Why the Finance Industry is Destroying America’s Economy

According to a study by Harvard Business School professors Robin Greenwood and David Scharfstein, the percentage of GDP attributable to the financial industry tripled from 1950 to the 2000s. The percentage attributable to asset management alone increased by more than a factor of ten just since 1980. Has any of this increase improved the services rendered by the financial services industry to the real economy? If it hasn’t, why not? If the increase in activity has in fact been harmful rather than beneficial, what can be done about it?

All of these questions are answered in economist John Kay’s splendid new book, Other People’s Money: The Real Business of Finance.

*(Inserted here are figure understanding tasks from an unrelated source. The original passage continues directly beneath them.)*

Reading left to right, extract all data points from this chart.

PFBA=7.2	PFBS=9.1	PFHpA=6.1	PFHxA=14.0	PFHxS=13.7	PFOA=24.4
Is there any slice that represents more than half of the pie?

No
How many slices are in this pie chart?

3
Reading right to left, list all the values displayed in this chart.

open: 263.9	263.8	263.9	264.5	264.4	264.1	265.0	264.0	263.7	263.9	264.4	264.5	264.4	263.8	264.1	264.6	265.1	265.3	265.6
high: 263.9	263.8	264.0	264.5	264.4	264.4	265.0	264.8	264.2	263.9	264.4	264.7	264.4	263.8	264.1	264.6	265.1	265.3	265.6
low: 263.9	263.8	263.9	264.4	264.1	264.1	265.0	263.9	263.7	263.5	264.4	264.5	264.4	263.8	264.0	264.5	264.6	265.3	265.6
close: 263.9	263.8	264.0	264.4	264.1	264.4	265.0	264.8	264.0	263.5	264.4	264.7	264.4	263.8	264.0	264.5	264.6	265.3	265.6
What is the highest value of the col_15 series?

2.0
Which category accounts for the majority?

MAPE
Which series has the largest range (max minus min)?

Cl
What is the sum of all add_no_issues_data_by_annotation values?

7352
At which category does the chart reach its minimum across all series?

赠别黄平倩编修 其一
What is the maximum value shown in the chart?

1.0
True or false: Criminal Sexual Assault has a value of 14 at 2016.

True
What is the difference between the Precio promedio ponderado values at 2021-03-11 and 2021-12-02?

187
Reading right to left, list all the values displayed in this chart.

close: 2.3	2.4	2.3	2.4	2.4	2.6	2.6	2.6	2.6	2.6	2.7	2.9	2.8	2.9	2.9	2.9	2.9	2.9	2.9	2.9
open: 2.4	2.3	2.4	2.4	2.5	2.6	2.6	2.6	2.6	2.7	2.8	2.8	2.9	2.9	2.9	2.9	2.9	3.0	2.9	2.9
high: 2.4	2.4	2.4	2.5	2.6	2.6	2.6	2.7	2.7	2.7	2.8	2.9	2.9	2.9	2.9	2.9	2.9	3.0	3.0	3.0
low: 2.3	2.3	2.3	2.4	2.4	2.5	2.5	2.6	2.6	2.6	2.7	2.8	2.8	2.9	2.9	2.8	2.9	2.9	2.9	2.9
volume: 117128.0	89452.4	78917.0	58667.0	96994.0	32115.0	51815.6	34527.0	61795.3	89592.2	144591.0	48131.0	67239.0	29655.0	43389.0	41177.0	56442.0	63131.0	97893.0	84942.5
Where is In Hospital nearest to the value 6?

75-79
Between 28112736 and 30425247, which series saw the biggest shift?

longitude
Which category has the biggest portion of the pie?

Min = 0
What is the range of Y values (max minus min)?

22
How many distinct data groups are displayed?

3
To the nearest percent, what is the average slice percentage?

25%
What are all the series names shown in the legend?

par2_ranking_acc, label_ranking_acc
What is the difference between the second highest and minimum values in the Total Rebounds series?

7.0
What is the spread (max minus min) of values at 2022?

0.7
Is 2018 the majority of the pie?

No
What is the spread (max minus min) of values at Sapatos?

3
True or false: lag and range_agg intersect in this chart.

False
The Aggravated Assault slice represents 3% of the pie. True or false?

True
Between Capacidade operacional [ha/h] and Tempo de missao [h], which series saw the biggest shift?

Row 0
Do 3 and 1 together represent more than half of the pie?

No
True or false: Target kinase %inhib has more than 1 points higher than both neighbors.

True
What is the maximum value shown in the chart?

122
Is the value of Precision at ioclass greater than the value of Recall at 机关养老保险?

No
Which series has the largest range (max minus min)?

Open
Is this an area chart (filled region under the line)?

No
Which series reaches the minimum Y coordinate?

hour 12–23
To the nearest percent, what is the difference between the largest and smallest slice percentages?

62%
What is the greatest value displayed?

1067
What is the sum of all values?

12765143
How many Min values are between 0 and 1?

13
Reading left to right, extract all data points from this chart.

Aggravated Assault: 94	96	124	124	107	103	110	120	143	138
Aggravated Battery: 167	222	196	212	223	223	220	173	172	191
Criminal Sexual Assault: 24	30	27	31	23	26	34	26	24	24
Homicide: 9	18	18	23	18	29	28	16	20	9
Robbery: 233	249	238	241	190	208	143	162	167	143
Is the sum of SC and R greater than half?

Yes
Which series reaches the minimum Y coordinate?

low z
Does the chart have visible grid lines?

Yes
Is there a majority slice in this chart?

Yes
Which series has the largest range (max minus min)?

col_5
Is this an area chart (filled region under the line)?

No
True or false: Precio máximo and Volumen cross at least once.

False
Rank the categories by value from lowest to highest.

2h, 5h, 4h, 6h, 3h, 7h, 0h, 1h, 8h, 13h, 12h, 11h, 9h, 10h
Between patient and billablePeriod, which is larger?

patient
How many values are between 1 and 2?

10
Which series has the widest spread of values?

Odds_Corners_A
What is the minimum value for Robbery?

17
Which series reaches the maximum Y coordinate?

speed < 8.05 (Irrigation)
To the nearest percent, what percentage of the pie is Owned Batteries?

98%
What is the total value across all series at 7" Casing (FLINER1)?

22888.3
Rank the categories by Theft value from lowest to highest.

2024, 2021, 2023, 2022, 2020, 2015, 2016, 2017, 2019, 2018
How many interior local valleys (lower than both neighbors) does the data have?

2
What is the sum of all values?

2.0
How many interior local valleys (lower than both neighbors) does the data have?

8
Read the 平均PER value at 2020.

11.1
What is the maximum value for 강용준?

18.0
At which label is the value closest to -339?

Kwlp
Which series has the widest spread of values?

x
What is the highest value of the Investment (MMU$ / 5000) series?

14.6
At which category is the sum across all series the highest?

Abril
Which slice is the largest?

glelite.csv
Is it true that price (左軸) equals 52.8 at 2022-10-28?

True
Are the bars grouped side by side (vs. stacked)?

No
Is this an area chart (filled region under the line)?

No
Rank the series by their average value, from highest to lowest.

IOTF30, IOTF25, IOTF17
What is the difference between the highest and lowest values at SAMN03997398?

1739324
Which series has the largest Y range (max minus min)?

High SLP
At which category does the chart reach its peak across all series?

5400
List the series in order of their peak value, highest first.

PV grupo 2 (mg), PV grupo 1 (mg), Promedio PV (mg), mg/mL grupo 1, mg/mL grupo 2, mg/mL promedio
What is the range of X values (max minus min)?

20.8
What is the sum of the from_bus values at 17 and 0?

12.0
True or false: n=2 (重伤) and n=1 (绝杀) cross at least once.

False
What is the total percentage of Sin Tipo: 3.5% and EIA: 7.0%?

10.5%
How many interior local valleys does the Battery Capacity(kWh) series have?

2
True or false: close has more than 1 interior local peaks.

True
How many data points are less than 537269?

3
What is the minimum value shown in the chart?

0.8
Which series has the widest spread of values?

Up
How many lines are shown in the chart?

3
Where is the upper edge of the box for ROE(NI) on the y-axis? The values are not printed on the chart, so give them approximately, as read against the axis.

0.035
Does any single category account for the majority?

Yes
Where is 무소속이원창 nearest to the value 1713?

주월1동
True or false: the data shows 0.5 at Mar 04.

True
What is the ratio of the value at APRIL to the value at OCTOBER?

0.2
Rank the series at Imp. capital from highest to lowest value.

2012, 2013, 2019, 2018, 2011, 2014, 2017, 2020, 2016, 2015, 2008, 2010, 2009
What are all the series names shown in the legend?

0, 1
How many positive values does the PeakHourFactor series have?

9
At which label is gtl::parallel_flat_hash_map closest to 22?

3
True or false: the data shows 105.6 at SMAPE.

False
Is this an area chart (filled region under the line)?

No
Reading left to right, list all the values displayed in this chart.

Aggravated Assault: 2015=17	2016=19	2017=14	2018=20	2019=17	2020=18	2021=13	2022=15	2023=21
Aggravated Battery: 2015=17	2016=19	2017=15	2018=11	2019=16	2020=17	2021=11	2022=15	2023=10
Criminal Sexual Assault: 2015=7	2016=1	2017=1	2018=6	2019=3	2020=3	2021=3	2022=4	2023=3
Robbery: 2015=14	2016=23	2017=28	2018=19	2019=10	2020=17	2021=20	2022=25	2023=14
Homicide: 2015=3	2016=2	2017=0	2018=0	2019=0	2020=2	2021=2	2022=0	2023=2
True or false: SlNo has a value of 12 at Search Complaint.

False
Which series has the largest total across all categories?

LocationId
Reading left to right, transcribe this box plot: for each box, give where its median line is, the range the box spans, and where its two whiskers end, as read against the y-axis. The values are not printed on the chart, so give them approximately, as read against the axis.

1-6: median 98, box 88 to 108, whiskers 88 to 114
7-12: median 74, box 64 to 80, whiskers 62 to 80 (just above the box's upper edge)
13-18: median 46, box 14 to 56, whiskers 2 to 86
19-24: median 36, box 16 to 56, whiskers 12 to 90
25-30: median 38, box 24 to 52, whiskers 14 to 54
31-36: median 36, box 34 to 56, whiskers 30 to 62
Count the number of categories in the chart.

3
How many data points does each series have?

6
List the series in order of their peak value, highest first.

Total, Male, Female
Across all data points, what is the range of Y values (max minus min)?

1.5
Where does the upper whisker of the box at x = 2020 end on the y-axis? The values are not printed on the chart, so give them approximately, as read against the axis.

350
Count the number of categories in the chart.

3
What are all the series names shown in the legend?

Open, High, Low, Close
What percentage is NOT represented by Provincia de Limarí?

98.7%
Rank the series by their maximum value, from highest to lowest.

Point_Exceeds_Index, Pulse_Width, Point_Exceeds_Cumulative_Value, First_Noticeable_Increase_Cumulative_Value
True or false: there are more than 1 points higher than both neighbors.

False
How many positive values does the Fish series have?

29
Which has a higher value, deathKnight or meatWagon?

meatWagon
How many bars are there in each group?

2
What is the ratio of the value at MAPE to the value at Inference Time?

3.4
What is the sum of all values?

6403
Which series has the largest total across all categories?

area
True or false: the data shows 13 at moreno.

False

I will not be able to do this book sufficient justice in a review, so I recommend that all participants in the financial industry, as well as in the real economy, should read it in its entirety.

What has the modern financial industry done for the real economy?

The purpose of financial intermediation, Kay explains, is to channel capital – which derives from personal savings – to two uses. The first channel takes bank deposits and converts them to loans, chiefly for mortgages. The second channel takes another part of personal savings and channels it to investments. The purpose is to enable savers to grow their savings, and to provide homeowners, governments and businesses with needed capital. Between the source and the applications of the funds, in both channels, are financial intermediaries.

According to Kay, until a few short decades ago these financial intermediaries were staffed with second-tier college graduates with leisurely, boring jobs who were better at relationships – such as on the golf course – than at technical challenges. They earned adequate but not spectacular incomes.

Since then, the financial intermediaries have increasingly hired the top-tier college and university graduates. Their average incomes, especially those in the upper levels of the industry, have pulled light-years ahead of other people’s incomes, taking – by dint of association – the incomes of top-tier executives in non-financial industries with them.

Has this change improved the routing of personal savings to capital needs in the two channels? Not discernibly. And it seems to have increased risks, even to whole economies. In addition, it imposes a tax on the entire non-financial sector.

How has this happened?

This has happened through a combination of concepts emanating from academic institutions, financial enticements to industry insiders and their supplicants and regulators, and information asymmetries, which I’ll discuss in detail later. Financial industry intermediaries have managed to obtain financial support for their self-dealing by imposing taxes on users of finance and obtaining catastrophe insurance from governments – either free or at below-market cost.

The extent to which not only users of the financial system, but also the language of regulatory structure itself have been captured by the financial intermediaries can be measured by the disproportionate importance conferred on the pursuit of “liquidity.” Says Kay, “Nothing illustrates the self-referential nature of the dialogue in modern financial markets more clearly than this constant repetition of the mantra of liquidity.”

What’s so important about liquidity? Kay again: “[E]nd-users – households, non-financial businesses, governments – have very modest requirements for liquidity from securities markets … these needs could be met in almost every case if markets opened once a week – perhaps once a year – for small volumes of trade.”

Then what is the purpose of liquidity? “The pursuit of liquidity often seems to mean little more than the facilitation of trading activity as an end in itself: trading is to be welcomed because it promotes trading.”

The industry of ever more highly paid financial intermediaries trading only with themselves has captured regulators – and even the financially literate media – by winning widespread acceptance of its mantras of liquidity, price discovery and transparency. Liquidity and price discovery promote only trading for traders; transparency promotes, or at least does not mitigate, information asymmetry by requiring the delivery of an unassimilable amount of confusing information.